Available records

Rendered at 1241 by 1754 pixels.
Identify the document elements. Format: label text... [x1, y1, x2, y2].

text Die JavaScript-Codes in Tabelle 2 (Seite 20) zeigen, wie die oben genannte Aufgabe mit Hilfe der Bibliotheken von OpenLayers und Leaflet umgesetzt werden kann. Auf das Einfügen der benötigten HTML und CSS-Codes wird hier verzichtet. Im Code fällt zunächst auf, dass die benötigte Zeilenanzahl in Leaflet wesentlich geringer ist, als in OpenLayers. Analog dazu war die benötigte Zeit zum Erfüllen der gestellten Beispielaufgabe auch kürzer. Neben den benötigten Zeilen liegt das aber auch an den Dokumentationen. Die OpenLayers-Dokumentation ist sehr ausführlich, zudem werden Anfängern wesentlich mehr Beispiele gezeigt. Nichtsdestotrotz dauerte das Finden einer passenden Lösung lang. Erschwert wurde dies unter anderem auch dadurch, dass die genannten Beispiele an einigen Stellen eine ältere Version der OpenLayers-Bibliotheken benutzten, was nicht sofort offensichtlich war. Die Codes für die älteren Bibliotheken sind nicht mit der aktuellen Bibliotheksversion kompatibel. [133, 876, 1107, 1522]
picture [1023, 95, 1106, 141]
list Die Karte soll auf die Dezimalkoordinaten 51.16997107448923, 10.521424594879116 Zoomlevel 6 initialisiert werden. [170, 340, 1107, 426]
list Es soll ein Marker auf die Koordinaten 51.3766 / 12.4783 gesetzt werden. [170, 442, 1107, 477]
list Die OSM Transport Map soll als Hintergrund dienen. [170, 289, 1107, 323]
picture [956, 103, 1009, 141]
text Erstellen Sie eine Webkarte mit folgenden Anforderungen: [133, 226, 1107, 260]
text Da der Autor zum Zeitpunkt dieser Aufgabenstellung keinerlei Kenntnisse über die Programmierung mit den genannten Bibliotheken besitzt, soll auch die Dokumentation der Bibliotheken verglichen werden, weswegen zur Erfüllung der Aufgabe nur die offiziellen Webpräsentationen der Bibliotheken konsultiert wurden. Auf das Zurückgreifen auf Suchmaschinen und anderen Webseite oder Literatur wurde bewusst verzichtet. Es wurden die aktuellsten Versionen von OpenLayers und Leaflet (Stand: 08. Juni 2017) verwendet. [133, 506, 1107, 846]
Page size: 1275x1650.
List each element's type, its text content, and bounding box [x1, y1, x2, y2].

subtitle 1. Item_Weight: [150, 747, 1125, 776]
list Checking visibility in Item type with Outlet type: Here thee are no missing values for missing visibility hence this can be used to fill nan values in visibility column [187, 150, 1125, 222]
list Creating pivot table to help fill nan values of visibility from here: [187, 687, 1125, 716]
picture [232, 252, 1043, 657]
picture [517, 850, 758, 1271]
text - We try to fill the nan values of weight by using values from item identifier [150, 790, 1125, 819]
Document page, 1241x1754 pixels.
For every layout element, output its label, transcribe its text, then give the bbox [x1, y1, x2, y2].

Action item
Transcribe the data above so that every line matches exactly.

Written answer
Rendered at 1241 by 1754 pixels.
Identify the document elements. Format: label text... [x1, y1, x2, y2].

text Die JavaScript-Codes in Tabelle 2 (Seite 20) zeigen, wie die oben genannte Aufgabe mit Hilfe der Bibliotheken von OpenLayers und Leaflet umgesetzt werden kann. Auf das Einfügen der benötigten HTML und CSS-Codes wird hier verzichtet. Im Code fällt zunächst auf, dass die benötigte Zeilenanzahl in Leaflet wesentlich geringer ist, als in OpenLayers. Analog dazu war die benötigte Zeit zum Erfüllen der gestellten Beispielaufgabe auch kürzer. Neben den benötigten Zeilen liegt das aber auch an den Dokumentationen. Die OpenLayers-Dokumentation ist sehr ausführlich, zudem werden Anfängern wesentlich mehr Beispiele gezeigt. Nichtsdestotrotz dauerte das Finden einer passenden Lösung lang. Erschwert wurde dies unter anderem auch dadurch, dass die genannten Beispiele an einigen Stellen eine ältere Version der OpenLayers-Bibliotheken benutzten, was nicht sofort offensichtlich war. Die Codes für die älteren Bibliotheken sind nicht mit der aktuellen Bibliotheksversion kompatibel. [133, 876, 1107, 1522]
picture [1023, 95, 1106, 141]
list Die Karte soll auf die Dezimalkoordinaten 51.16997107448923, 10.521424594879116 Zoomlevel 6 initialisiert werden. [170, 340, 1107, 426]
list Es soll ein Marker auf die Koordinaten 51.3766 / 12.4783 gesetzt werden. [170, 442, 1107, 477]
list Die OSM Transport Map soll als Hintergrund dienen. [170, 289, 1107, 323]
picture [956, 103, 1009, 141]
text Erstellen Sie eine Webkarte mit folgenden Anforderungen: [133, 226, 1107, 260]
text Da der Autor zum Zeitpunkt dieser Aufgabenstellung keinerlei Kenntnisse über die Programmierung mit den genannten Bibliotheken besitzt, soll auch die Dokumentation der Bibliotheken verglichen werden, weswegen zur Erfüllung der Aufgabe nur die offiziellen Webpräsentationen der Bibliotheken konsultiert wurden. Auf das Zurückgreifen auf Suchmaschinen und anderen Webseite oder Literatur wurde bewusst verzichtet. Es wurden die aktuellsten Versionen von OpenLayers und Leaflet (Stand: 08. Juni 2017) verwendet. [133, 506, 1107, 846]
Page size: 1275x1650.
List each element's type, its text content, and bounding box [x1, y1, x2, y2].

subtitle 1. Item_Weight: [150, 747, 1125, 776]
list Checking visibility in Item type with Outlet type: Here thee are no missing values for missing visibility hence this can be used to fill nan values in visibility column [187, 150, 1125, 222]
list Creating pivot table to help fill nan values of visibility from here: [187, 687, 1125, 716]
picture [232, 252, 1043, 657]
picture [517, 850, 758, 1271]
text - We try to fill the nan values of weight by using values from item identifier [150, 790, 1125, 819]
Document page, 1241x1754 pixels.
For every layout element, output its label, transcribe its text, then give the bbox [x1, y1, x2, y2].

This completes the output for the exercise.